Do you just have to accept you're eating the chef's saliva?

People get grossed out by different things. I remember teaching a class of third-graders about photosynthesis. One boy raised his hand. “You mean that if I eat a plant, I’m eating sunshine?” And then the entire class joined in on a very sincere ewww. I was tempted to inform them what meat was, but didn’t. I had a lengthy lesson plan to get through.

But again, on all the shows I’ve seen the judges were not permitted to taste the food if the chef double dipped. They taste the food, it’s true, but they use a clean tasting spoon and they are only allowed to use the spoon once. They always have a set of tasting spoons.

I’ve seen Gordon Ramsey cuss chefs up one side and down the other and tell them they could get shut down by the health department for double dipping on Kitchen Nightmares, and it was already pointed out that someone on Worst Cooks in America had to start over multiple times over that.

While the danger from unhygienic cooks probably isn’t a large one, for those who dismiss it altogether I have two words: Typhoid Mary.

Gross. Can you just pick up a meat thermometer at the store? They’re cheap: $6-10. Then you don’t have to poke people’s steaks and you can get a more accurate reading than you can from the tip of your finger. Besides the internal temp is supposed to be in the 165 range, not the outside.

Now, see, this doesn’t bother me at all. :smiley:

The bright side is the route out of the body doesn’t seem to make spit the issue. From wikipedia

The cases related to her probably increase the whole food handling concern above though. :wink: In her case it seems like there was a regular concern of contaminating food with something that** rhymes with spit.**

If this kind of thing worries you, then never ever send something back to the kitchen and eat it when it comes back warmed up or whatever.

My understanding from these cooking shows is that when you’re poking a steak, you’re checking for doneness by feel (i.e., firmness), not temperature.

Most of the time on Chopped they seem to use the tasting spoon once and then set it aside. But yes, there was that time the guy double-dipped, they warned him, and he double-dipped again the next round. When they told him, he honestly looked like he had no idea he did it. To me, that meant he does it all the time in his restaurant and doesn’t think anything of it. And he can’t be the only one.

I’m feeling for how pliant the meat is, not temp.

ETA: yep, what Dewey said.

Do you guys remember that contestant on Hell’s Kitchen that sweated into the pasta sauce? “Eh, I’m a sweaty guy. shrug Fuggedaboudit.”

Heh heh.

Heh heh heh.

It’s worse than that!

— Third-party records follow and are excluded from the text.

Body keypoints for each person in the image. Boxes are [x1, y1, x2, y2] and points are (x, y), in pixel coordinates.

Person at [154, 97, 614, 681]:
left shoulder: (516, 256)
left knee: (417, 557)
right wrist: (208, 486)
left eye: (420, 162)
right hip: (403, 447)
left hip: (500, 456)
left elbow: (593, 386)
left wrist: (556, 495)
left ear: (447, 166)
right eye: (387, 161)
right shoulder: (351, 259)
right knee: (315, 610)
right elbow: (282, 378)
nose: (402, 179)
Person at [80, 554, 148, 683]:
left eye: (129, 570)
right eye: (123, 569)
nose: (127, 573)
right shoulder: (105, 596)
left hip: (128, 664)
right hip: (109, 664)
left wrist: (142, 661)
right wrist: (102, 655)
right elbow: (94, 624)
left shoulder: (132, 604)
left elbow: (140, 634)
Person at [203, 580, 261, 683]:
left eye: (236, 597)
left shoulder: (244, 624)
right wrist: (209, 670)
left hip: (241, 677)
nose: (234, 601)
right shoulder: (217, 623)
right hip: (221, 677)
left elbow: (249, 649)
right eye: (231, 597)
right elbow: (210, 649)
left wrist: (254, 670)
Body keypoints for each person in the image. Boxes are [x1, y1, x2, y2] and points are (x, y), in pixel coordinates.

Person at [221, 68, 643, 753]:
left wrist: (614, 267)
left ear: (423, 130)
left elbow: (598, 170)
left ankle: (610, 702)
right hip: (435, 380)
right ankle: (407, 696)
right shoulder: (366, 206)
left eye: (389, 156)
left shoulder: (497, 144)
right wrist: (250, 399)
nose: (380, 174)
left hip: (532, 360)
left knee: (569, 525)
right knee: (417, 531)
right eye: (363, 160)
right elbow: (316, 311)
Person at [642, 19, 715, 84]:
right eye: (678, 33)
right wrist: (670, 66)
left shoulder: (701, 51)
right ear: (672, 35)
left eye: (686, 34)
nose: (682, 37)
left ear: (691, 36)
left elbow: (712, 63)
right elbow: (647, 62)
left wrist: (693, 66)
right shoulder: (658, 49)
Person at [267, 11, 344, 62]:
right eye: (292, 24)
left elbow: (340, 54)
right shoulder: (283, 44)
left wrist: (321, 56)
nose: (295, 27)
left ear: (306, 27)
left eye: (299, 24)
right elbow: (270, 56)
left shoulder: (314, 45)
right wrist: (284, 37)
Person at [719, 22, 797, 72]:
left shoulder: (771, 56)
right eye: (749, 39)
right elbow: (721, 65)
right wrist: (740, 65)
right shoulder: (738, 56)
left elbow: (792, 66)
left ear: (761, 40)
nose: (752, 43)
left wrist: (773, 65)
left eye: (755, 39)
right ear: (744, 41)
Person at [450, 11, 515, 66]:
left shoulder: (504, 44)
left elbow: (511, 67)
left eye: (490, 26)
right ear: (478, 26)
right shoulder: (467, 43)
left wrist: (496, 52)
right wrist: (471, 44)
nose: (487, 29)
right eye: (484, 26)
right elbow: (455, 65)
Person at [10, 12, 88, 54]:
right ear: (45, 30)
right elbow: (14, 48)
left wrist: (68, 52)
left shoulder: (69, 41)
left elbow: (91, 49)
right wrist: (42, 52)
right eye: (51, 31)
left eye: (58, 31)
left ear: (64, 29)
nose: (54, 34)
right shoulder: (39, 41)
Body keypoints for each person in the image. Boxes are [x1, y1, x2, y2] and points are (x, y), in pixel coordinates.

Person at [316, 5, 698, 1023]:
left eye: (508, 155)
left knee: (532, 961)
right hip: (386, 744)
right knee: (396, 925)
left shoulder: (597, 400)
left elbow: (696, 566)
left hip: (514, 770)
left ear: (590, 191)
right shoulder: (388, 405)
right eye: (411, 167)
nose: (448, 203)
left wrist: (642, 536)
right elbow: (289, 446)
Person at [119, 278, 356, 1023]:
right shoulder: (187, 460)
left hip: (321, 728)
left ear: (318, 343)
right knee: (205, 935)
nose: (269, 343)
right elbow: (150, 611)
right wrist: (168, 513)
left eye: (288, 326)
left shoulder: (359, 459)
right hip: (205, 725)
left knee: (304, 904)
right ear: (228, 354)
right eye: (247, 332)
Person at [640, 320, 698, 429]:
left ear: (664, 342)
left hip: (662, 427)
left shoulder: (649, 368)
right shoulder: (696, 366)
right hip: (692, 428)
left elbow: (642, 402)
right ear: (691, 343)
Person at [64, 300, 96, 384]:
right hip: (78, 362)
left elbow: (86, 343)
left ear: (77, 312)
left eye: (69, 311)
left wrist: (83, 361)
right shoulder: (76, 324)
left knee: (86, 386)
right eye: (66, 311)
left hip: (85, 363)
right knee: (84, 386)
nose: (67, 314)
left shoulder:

Virtually all the food you eat has DNA in it, and it’s not disclosed in the label!!

Oh yeah, the “blood vinaigrette” episode. shudder

My peak cooking experience was when my place hosted a guy named Michel Roth, who was chef de cuisine at the Ritz in Paris at the time. Spent three days with him as his shadow/dogsbody. Dude would actually run his fingers through the saute pan and taste for salt, never seen the like. Point being that the higher-end the food is, the more fingers and such have been on it.

Really great guy. Had almost no English. Would disappear for an hour and a half in the middle of the day with a bottle of wine. Told me I was a good worker and invited me to work for him at the Ritz. Unfortunately I was just about done with cooking at that time, if he had asked me a few years earlier…

In actuality the reason I didn’t go is because I am a very fear-based individual and the very thought paralyzed me. One of my many regrets.

This thread is gross.

The other day I sat down with a big bowl of pasta and red sauce with a tall glass of milk. With out me noticing, Ninja Cat hops up on the table and gets a couple of laps of my milk before I noticed and was I was able to shoo him away.

I debated all of two seconds if I should pour it out before I came to the conclusion I’ve probably had waaay worse at dining establishments.

?? When I’m cooking a soup that needs to be adjusted for taste, I taste using a teaspoon and take it all, then rise the spoon. There’s nothing to put back.